**Exercise**
Transcribe every entry exactly; the images stay out.

=== Begin Enclosure ===

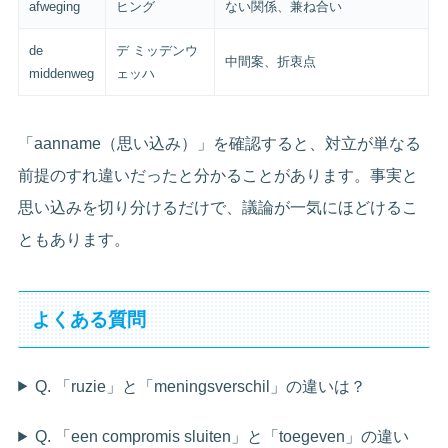
afweging
ヒング
ない関係、兼ね合い
de
デ ミッデンウ
中間案、折衷点
middenweg
ェッハ
「aanname（思い込み）」を確認すると、対立が単なる
前提のすれ違いだったと分かることがあります。事実と
思い込みを切り分けるだけで、議論が一気にほどけるこ
ともあります。
よくある質問
Q. 「ruzie」と「meningsverschil」の違いは？
Q. 「een compromis sluiten」と「toegeven」の違い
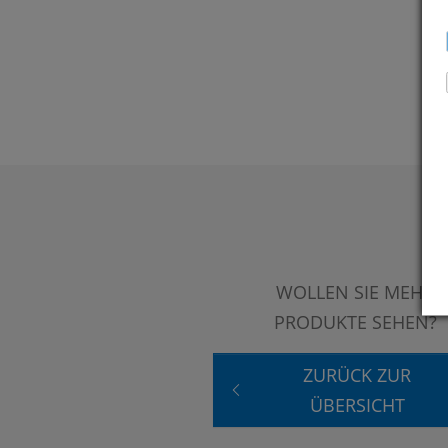
WOLLEN SIE MEHR
PRODUKTE SEHEN?
ZURÜCK ZUR
ÜBERSICHT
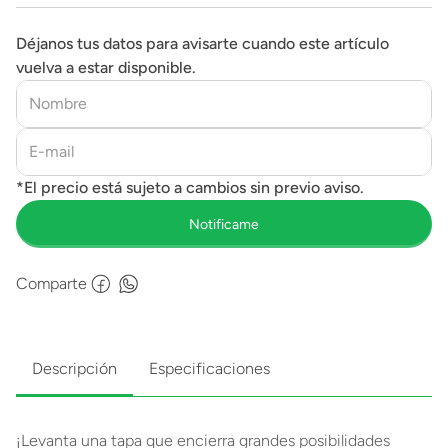
Déjanos tus datos para avisarte cuando este artículo
vuelva a estar disponible.
Comparte
Descripción
Especificaciones
¡Levanta una tapa que encierra grandes posibilidades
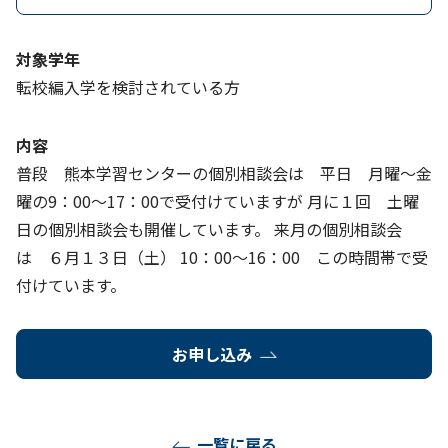
対象学年
転校編入学を検討されている方
内容
普段 熊本学習センターの個別相談会は 平日 月曜～金
曜の9：00～17：00で受付けていますが 月に１回 土曜
日の個別相談会も開催しています。 来月の個別相談会
は ６月１３日（土） 10：00～16：00 この時間帯で受
付けています。
お申し込み
一覧に戻る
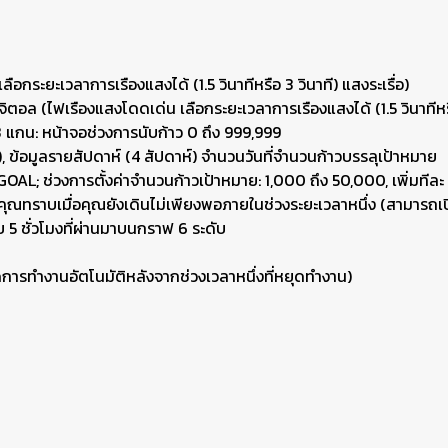
อกระยะเวลาการเรืองแสงได้ (1.5 วินาทีหรือ 3 วินาที) แสงระเรื่อ)
ตอล (ไฟเรืองแสงโดดเด่น เลือกระยะเวลาการเรืองแสงได้ (1.5 วินาทีหรือ
3 แกน: หน้าจอช่วงการนับก้าว 0 ถึง 999,999
น), ข้อมูลรายสัปดาห์ (4 สัปดาห์) จำนวนวันที่จำนวนก้าวบรรลุเป้าหมาย
AL; ช่วงการตั้งค่าจำนวนก้าวเป้าหมาย: 1,000 ถึง 50,000, เพิ่มทีละ 
คุณทราบเมื่อคุณยังเดินไม่เพียงพอภายในช่วงระยะเวลาหนึ่ง (สามารถเป
 5 ชั่วโมงที่ผ่านมาบนกราฟ 6 ระดับ
ดการทำงานอัตโนมัติหลังจากช่วงเวลาหนึ่งที่หยุดทำงาน)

=== End Enclosure ===

**Problem solution**
afweging
ヒング
ない関係、兼ね合い
de
デ ミッデンウ
中間案、折衷点
middenweg
ェッハ
「aanname（思い込み）」を確認すると、対立が単なる
前提のすれ違いだったと分かることがあります。事実と
思い込みを切り分けるだけで、議論が一気にほどけるこ
ともあります。
よくある質問
Q. 「ruzie」と「meningsverschil」の違いは？
Q. 「een compromis sluiten」と「toegeven」の違い
WOLLEN SIE MEHR
PRODUKTE SEHEN?
ZURÜCK ZUR
ÜBERSICHT
Déjanos tus datos para avisarte cuando este artículo
vuelva a estar disponible.
Comparte
Descripción
Especificaciones
¡Levanta una tapa que encierra grandes posibilidades
対象学年
転校編入学を検討されている方
内容
普段 熊本学習センターの個別相談会は 平日 月曜～金
曜の9：00～17：00で受付けていますが 月に１回 土曜
日の個別相談会も開催しています。 来月の個別相談会
は ６月１３日（土） 10：00～16：00 この時間帯で受
付けています。
お申し込み
一覧に戻る
อกระยะเวลาการเรืองแสงได้ (1.5 วินาทีหรือ 3 วินาที) แสงระเรื่อ)
ตอล (ไฟเรืองแสงโดดเด่น เลือกระยะเวลาการเรืองแสงได้ (1.5 วินาทีหรือ
3 แกน: หน้าจอช่วงการนับก้าว 0 ถึง 999,999
น), ข้อมูลรายสัปดาห์ (4 สัปดาห์) จำนวนวันที่จำนวนก้าวบรรลุเป้าหมาย
AL; ช่วงการตั้งค่าจำนวนก้าวเป้าหมาย: 1,000 ถึง 50,000, เพิ่มทีละ 
คุณทราบเมื่อคุณยังเดินไม่เพียงพอภายในช่วงระยะเวลาหนึ่ง (สามารถเป
 5 ชั่วโมงที่ผ่านมาบนกราฟ 6 ระดับ
ดการทำงานอัตโนมัติหลังจากช่วงเวลาหนึ่งที่หยุดทำงาน)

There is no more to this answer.